Para Rando, a técnica não visa prolongar a existência de uma pessoa, mas proporcionar-lhe uma melhor qualidade de vida. A Nature apontava no mesmo sentido, em Janeiro de 2015, dizendo que, "por enquanto, quaisquer alegações de que sangue jovem ou plasma vão prolongar a vida são falsas: os dados simplesmente não existem", com qualquer experiência a ter de demorar mais de seis anos - o tempo dos ratos envelhecerem, morrerem e os dados serem analisados e publicados.
Mesmo o objectivo da Alkahest – "identificar as proteínas principais no plasma que rejuvenescem ou envelhecem os tecidos humanos", para depois criar um produto substituto - só deve estar concluído entre "10 a 15 anos", diz o The Guardian.

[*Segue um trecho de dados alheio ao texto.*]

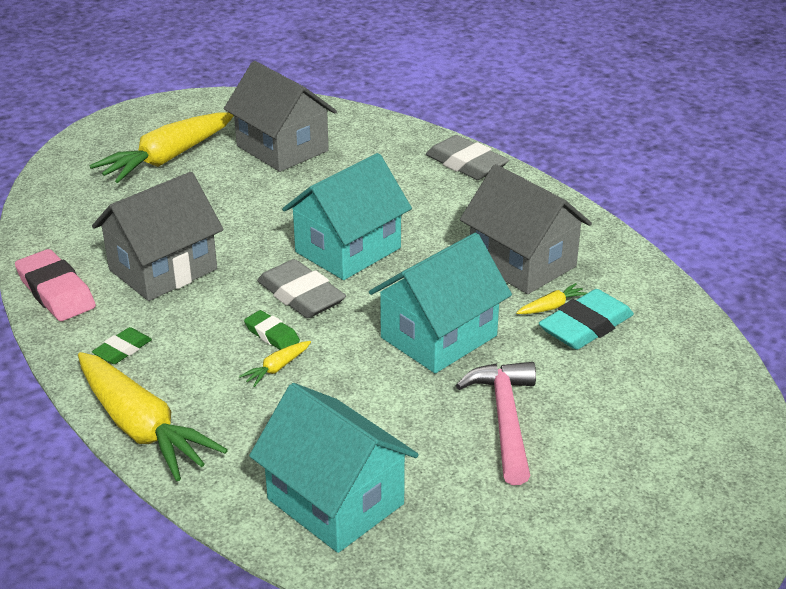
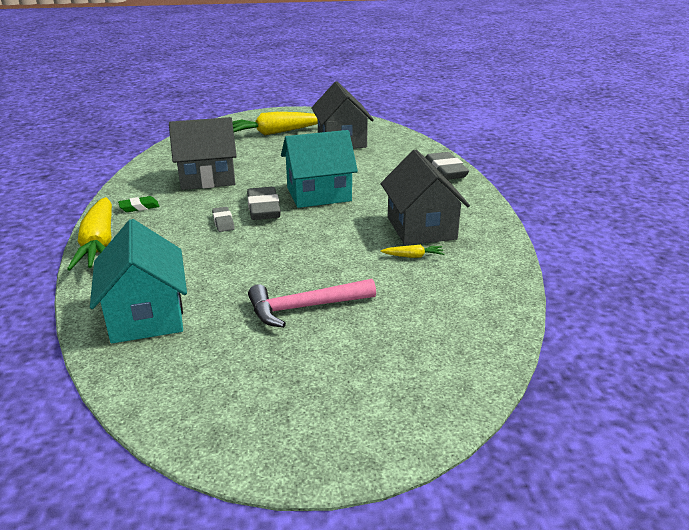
camera: 30 degrees right, 5 degrees down
pink eraser [15,249,96,321] -> none
yellow carrot [239,341,311,387] -> none
green eraser [244,310,300,350] -> grey eraser [212,207,235,232]
turquoise house [369,233,512,373] -> none
pink hammer [456,362,536,485] -> pink hammer turned 135 degrees counterclockwise [248,279,376,328]
turquoise eraser [539,289,634,350] -> none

Perante a criação de empresas a oferecerem este tipo de serviços antes da investigação estar totalmente considerada segura, Sergio Della Sala, da Universidade de Edimburgo, clarifica a situação: "a ciência deve entender primeiro e depois vender", e não o inverso.
David Glass, director executivo da investigação de envelhecimento na Novartis, considera que os pacientes da Ambrosia não vão ter qualquer grupo de controlo, pelo que "será impossível decifrar quaisquer benefícios".
No início de Agosto, também a revista científica Science questionou os testes da Ambrosia, nomeadamente por se tratar de uma investigação em que 600 participantes pagam do seu bolso 8.000 dólares, um tipo de ligação entre resultados científicos e dinheiro "que tem levantado preocupações éticas".
Karmazin assegura estar a cumprir todas as regras éticas, mas um crítico especial declara "não existir qualquer prova clínica" do tratamento poder ser ou não benéfico, e que se "está a abusar da crença das pessoas e da excitação pública" sobre esta técnica. Esse crítico é Wyss-Coray.